Pursuant to paragraph 2.1. of Practice Direction 22 the following must now be inserted at the end of the statement of truth:
“I understand that proceedings for contempt of court may be brought against anyone who makes, or causes to be made, a false statement in a document verified by a statement of truth without an honest belief in its truth”.
Contact: Huw Stephens-Jones
Witness statements – CPR Practice Directions 22 and 32
The summary on the Civil Procedure Rules online information (that can be found here) provides that the amendments to Practice Directions 22 and 32:
“represent a package of changes to address the issue of cases where a witness statement is presented in English but where, notwithstanding signature of the statement, the witness cannot speak English and the statement is not necessarily “in their own words”. The changes aim to make it possible for such cases to be identified much earlier in the process.”

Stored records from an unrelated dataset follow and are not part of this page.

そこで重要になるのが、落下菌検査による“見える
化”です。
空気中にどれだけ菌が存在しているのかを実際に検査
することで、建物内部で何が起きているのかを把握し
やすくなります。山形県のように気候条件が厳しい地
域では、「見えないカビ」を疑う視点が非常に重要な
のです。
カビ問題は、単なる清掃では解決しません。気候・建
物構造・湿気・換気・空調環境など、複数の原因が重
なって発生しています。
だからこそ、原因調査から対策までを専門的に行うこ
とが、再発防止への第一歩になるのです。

The amendments include that a witness statement must now:
- “Be drafted in the witness’s own language”, (paragraph 19.1(8) (and see also paragraph 18.1) of Practice Direction 32).

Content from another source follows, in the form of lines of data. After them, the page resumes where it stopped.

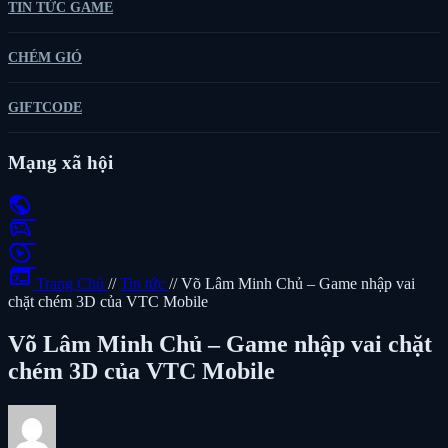
TIN TỨC GAME
CHÉM GIÓ
GIFTCODE
Mạng xã hội
public
sports_esports
play_circle
terminal
Trang Chủ
//
Tin tức
//
Võ Lâm Minh Chủ – Game nhập vai
chặt chém 3D của VTC Mobile
Võ Lâm Minh Chủ – Game nhập vai chặt
chém 3D của VTC Mobile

- State “the process by which it has been prepared, for example, face-to-face, over the telephone, and/or through an interpreter” (paragraph 18.1(5) of Practice Direction 32).
The statement of truth must also now:
- “Be in the witness’s own language” (paragraph 2.4 of Practice Direction 22).
In relation to witness statements that are in a language other than English or Welsh, paragraph 23.2 of Practice Direction 32 has been amended with the new wording as follows:
- “Where a witness statement is in a foreign language –
(a) The party wishing to rely on it must –
(i) Have it translated; and
(ii) File the foreign language witness statement with the court; and
(b) The translator must sign the original statement, must state the date of translation and must certify that the translation is accurate.”
It remains to be seen what the courts’ stance will be towards failures to comply with the new rules. However, given the important nature of the changes it seems unlikely that the courts are going to be very sympathetic to anything less than a trivial breach.
Contact: Huw Stephens-Jones
Government consults on e-scooter trials and potential regulatory framework for micromobility vehicles
On 9 May the government announced that it was bringing forward e-scooter trials from next year to June this year (although the start date is awaited), opening a consultation (now closed) on legislation to enable trials of e-rental scooters. The proposed changes are to apply only to e-scooters that are used legally as part of (and for the duration) of those trials, with use of those not part of the trial remaining “illegal on the road, in cycle lanes and tracks, and on pavements”.
Consideration is being given to whether the trials are to be extended to other locations across the country, in addition to those proposed in the ‘4 Future Transport Zones’ - the West Midlands, the West of England Combined Authority, Derby and Nottingham, and Portsmouth and Southampton.
Running alongside this, the Department for Transport has launched a call for evidence, with a focus on the potential regulatory framework for micromobility vehicles (including e-scooters). Launched on 16 March, the call for evidence, which is part of the ‘Future of Transport Regulatory Review’ closes on 3 July 2020. Kennedys will be responding to this call for evidence and will continue to monitor developments.